045  “Modern Western culture is largely shorn of attentiveness to both habitat and habitus [way or habit of living].  Where we live–to what we are rooted–no longer defines who we are.  We have learned to distrust all disciplines of formative spiritual tradition, with their communal ways of perceiving the world.  We have realized, in the end, the ‘free individual’ at the expense of a network of interrelated meanings.”  – B.C. Lane, The Solace of Fierce Landscapes

Among the reasons for choosing to live in a tiny village in France, such as Limeuil, from which we returned recently,  might be to reside in a place that still pays attention to where it is, as well as the long-woven patterns of a way of life.  But you don’t have to go to France, or to a quiet medieval village–or to a village in Indonesia or Cameroon– to live in this way (though elsewhere the food, and especially the fruits and vegetables,  may not be as good!)  We all can live in relation to the habitats in which we find ourselves, and with the ways of living we have received and with which we wrestle.

I’m thinking about this in part because we are surrounded by so many people who are living un-rooted lives, with no care for our environment, with no sense of obligation to the communities on which they in fact depend, with disdain for history and little or no concern for the future.  We are tempted to do the same.  And we all live–at least here in the United States–in a media environment that promotes sensation, the latest trend, and variations on the idea that you can reach out and get for yourself everything you need without the hassles of dealing with other people, governments, laws, seasons, etc.  Even our National Public Radio station trumpets the claim that “every story begins with you.”   To my mind this avid embrace of self as all-sufficient, and the discarding of our need for rooting ourselves, are dangerous and profoundly unrealistic.

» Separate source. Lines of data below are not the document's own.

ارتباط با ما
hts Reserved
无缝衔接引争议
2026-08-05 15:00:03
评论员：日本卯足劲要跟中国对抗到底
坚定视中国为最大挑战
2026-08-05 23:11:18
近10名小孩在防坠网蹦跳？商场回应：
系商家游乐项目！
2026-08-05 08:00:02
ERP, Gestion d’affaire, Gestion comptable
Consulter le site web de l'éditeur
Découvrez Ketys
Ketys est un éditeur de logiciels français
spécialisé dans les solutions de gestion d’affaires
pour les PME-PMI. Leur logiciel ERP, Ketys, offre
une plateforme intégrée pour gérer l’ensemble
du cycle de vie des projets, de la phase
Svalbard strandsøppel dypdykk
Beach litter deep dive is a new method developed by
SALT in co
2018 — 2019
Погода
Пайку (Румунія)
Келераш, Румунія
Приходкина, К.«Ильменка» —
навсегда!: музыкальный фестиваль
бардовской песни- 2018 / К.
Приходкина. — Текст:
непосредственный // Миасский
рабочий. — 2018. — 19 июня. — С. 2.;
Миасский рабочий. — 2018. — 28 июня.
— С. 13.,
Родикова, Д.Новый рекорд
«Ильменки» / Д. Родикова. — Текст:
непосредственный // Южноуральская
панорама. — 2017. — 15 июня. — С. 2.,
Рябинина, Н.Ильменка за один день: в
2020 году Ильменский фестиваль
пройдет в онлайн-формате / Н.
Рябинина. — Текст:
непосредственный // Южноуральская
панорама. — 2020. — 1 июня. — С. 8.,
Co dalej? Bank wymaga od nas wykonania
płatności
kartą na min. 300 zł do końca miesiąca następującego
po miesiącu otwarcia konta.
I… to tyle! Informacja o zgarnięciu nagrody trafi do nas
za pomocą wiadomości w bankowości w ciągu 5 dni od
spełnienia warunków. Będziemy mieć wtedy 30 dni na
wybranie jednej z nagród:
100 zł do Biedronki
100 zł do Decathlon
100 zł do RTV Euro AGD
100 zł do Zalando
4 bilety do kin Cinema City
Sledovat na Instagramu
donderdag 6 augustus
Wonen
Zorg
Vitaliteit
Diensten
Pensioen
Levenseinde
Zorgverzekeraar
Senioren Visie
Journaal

But I am also struck by how much is to be gained if we were to practice this sort of attentiveness with one another.  Understanding begins when I am invited to enter into your life, and allow myself to spend time in your environment and context, and take time to experience your habitus –your ways of thinking, your community, your practices of living.  When you ask me to cross over for a time into your habitat and habitus, and I do, I enter a little way into your world, your vision, your life.  When I invite you in, the same is true.  As long as we enter with respect, and without crashing around in each other’s “house”, we are both enlarged and blessed.

We can abide with one another, formed by and forming our traditions, taking up our places on the earth.